**Reading passage**
Sania Khan

Personal information
- Full name: Sania Iqbal Khan
- Born: 23 March 1985 (age 41) Multan, Pakistan
- Batting: Right-handed
- Bowling: Right-arm medium
- Role: All-rounder

International information
- National side: Pakistan (2009–2016);
- ODI debut (cap 52): 12 February 2009 v Sri Lanka
- Last ODI: 20 June 2016 v England
- T20I debut (cap 15): 8 May 2010 v India
- Last T20I: 3 July 2016 v England

Domestic team information
- 2004/05–2009/10: Multan
- 2006/07: Karachi
- 2011/12–2017: Zarai Taraqiati Bank Limited
- 2014: Multan

Career statistics
| Competition | WODI | WT20I | WLA | WT20 |
| Matches | 17 | 25 | 66 | 59 |
| Runs scored | 27 | 63 | 757 | 130 |
| Batting average | 2.70 | 7.87 | 24.41 | 6.50 |
| 100s/50s | 0/0 | 0/0 | 2/1 | 0/0 |
| Top score | 6 | 15 | 155* | 15 |
| Balls bowled | 605 | 425 | 2,291 | 934 |
| Wickets | 8 | 23 | 61 | 46 |
| Bowling average | 58.12 | 19.60 | 24.36 | 21.34 |
| 5 wickets in innings | 0 | 0 | 0 | 0 |
| 10 wickets in match | 0 | 0 | 0 | 0 |
| Best bowling | 2/37 | 3/15 | 4/12 | 4/28 |
| Catches/stumpings | 8/– | 3/– | 21/– | 10/– |

Medal record
Representing Pakistan
Women's Cricket
Asian Games
| Gold medal – first place | 2010 Guangzhou | Team |
| Gold medal – first place | 2014 Incheon | Team |
- Source: CricketArchive, 4 January 2022

= Sania Khan =

Pakistani cricketer (born 1985)

(Collected data)
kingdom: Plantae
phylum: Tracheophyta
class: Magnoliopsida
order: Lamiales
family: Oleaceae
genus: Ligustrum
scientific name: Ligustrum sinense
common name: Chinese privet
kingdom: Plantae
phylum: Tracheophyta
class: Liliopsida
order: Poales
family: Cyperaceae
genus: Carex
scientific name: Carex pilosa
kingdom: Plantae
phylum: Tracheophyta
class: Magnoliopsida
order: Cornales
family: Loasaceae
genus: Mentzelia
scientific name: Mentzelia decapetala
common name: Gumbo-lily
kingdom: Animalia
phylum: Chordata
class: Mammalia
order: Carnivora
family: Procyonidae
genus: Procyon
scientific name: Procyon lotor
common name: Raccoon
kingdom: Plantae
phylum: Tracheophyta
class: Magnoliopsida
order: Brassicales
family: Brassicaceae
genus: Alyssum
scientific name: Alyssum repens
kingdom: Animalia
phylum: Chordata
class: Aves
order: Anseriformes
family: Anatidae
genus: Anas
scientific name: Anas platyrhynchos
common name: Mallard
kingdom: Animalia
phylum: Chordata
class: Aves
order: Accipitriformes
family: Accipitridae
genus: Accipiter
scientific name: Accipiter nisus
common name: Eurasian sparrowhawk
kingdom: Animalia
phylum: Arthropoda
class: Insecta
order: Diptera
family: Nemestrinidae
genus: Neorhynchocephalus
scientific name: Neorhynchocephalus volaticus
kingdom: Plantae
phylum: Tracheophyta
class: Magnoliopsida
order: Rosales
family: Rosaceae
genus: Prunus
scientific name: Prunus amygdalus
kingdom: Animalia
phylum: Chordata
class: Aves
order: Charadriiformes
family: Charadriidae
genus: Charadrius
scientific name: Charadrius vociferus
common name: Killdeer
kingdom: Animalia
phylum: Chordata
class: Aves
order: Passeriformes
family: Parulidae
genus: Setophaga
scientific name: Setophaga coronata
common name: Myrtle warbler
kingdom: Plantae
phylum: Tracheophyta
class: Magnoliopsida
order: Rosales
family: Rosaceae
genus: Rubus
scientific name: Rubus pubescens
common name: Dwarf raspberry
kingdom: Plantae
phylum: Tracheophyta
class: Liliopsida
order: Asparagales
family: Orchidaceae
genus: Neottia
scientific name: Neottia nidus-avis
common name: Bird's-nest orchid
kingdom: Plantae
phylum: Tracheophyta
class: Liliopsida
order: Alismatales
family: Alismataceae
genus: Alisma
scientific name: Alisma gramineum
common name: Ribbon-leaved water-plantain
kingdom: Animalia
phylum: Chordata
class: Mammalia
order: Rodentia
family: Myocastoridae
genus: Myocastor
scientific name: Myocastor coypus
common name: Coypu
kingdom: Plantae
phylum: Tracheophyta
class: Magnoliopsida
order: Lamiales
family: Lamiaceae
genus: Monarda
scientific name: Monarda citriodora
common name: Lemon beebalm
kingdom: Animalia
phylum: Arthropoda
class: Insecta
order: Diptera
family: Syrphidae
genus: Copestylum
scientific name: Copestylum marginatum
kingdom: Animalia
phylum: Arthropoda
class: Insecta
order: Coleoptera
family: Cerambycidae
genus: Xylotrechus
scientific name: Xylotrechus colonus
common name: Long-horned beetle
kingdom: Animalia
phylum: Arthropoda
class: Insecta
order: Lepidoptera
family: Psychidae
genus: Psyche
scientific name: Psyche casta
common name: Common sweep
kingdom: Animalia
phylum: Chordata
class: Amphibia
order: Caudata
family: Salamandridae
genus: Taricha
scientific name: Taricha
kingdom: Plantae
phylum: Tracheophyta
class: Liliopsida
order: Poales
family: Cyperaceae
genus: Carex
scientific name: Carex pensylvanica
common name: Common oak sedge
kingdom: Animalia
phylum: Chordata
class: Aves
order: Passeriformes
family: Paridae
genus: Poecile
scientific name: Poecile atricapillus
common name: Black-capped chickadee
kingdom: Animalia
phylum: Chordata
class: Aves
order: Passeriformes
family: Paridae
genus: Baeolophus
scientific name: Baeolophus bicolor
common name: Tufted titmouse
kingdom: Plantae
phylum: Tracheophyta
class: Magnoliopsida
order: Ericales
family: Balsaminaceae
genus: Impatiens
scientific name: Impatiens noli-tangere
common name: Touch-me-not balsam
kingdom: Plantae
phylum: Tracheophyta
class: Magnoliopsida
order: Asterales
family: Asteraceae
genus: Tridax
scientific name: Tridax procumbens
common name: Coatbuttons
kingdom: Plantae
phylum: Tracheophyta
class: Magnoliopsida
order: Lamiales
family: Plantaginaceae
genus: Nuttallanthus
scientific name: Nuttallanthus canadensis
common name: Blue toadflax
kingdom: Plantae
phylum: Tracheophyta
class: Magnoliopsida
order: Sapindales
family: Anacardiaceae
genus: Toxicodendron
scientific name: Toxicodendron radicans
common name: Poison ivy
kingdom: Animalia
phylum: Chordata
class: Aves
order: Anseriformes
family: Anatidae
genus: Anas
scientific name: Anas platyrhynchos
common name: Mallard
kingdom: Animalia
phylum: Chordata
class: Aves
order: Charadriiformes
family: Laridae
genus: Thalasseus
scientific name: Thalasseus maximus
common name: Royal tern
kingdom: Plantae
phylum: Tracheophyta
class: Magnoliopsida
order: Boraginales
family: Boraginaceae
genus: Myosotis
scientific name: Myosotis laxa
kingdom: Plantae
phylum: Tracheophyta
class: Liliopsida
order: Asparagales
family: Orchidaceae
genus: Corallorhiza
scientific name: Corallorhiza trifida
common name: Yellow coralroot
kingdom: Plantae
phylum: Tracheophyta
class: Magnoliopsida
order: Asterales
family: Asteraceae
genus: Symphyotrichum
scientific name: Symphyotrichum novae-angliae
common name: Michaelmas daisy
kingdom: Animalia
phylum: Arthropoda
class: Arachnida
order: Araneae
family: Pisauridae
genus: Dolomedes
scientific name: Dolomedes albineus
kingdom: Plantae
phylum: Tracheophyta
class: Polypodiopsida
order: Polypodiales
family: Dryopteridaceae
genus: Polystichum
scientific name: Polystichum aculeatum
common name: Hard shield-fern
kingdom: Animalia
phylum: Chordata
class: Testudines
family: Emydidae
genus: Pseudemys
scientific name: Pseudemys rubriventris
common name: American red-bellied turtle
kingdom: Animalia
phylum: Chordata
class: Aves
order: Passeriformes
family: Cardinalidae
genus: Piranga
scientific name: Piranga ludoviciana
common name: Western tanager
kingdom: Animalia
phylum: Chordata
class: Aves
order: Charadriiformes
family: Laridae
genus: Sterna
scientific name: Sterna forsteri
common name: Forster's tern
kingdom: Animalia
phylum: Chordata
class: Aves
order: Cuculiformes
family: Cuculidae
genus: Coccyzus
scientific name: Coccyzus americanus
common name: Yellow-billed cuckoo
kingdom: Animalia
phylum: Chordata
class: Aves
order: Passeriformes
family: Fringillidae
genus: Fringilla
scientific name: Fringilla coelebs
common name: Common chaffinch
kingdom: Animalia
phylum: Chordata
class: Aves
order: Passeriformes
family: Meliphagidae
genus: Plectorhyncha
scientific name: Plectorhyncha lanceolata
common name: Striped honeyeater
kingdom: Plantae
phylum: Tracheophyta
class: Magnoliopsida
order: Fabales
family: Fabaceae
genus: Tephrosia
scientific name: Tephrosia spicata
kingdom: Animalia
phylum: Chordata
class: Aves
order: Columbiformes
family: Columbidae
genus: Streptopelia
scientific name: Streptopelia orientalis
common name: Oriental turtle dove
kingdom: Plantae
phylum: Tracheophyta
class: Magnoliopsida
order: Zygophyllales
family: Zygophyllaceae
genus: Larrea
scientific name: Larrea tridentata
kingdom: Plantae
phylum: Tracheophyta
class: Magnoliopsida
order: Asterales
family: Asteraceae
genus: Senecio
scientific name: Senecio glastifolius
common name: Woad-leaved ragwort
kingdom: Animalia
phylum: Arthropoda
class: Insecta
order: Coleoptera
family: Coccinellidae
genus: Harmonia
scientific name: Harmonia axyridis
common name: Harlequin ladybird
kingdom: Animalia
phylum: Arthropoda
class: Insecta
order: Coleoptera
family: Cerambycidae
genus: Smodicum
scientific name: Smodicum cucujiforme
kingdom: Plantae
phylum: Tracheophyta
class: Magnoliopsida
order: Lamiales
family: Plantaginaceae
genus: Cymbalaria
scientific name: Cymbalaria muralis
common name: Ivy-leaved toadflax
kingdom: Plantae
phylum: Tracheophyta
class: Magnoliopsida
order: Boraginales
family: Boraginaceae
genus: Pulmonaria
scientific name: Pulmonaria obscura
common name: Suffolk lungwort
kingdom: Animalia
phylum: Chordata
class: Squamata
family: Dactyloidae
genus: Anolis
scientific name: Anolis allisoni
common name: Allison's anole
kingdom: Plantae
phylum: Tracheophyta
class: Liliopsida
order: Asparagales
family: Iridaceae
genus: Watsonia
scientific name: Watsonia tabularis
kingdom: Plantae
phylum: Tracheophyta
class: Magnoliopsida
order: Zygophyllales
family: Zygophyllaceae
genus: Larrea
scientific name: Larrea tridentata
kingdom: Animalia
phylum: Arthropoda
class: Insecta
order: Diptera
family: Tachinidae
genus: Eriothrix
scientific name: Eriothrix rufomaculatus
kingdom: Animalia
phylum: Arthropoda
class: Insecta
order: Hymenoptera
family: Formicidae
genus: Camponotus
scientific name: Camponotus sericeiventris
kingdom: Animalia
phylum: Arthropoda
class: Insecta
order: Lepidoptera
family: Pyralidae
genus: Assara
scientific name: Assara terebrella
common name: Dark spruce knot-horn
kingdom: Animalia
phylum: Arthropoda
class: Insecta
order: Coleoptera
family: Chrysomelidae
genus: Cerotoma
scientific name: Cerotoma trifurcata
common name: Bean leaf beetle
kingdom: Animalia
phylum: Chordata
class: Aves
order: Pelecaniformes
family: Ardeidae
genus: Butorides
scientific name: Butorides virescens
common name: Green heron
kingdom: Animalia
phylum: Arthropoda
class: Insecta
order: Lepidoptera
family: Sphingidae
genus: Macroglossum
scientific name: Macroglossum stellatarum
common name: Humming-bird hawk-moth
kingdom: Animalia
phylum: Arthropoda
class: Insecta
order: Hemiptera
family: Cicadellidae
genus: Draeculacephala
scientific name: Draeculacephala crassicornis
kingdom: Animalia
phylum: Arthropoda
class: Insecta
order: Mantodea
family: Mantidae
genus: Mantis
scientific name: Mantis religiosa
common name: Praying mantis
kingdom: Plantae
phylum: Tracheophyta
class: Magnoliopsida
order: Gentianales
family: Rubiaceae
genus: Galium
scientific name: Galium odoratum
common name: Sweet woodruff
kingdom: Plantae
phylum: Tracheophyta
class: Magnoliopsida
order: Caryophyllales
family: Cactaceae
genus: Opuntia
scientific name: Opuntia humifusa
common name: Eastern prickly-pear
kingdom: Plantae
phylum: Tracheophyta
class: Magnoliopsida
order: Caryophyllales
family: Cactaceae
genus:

**Activity list**
- 1) Answer these questions from the Sania Khan profile:
(a) Against which team did she make her ODI debut?
(b) How many wickets does the career statistics table give her in WT20I matches?
(c) Where were the Asian Games held in the year she won her second gold medal?
- 2) Write the next part of the Sania Khan profile, picking up after its final line.
This data was gathered from a separate source.

**Solved tasks**
- 1)
(a) Sri Lanka
(b) 23
(c) Incheon

- 2)
Sania Iqbal Khan (سانیہ اقبال خان; born 23 March 1985) is a Pakistani former cricketer who played as a right-arm medium bowler and right-handed batter. She appeared in 17 One Day Internationals and 25 Twenty20 Internationals for Pakistan between 2009 and 2016, including representing her country at the 2009 World Cup. She also played at two T20 World Cups, and captained Pakistan in two WT20Is in 2010. She played domestic cricket for Multan, Karachi and Zarai Taraqiati Bank Limited.

In 2010, Khan was part of the Pakistan team that won the Asian women's cricket gold medal at the 2010 Asian Games, held in China.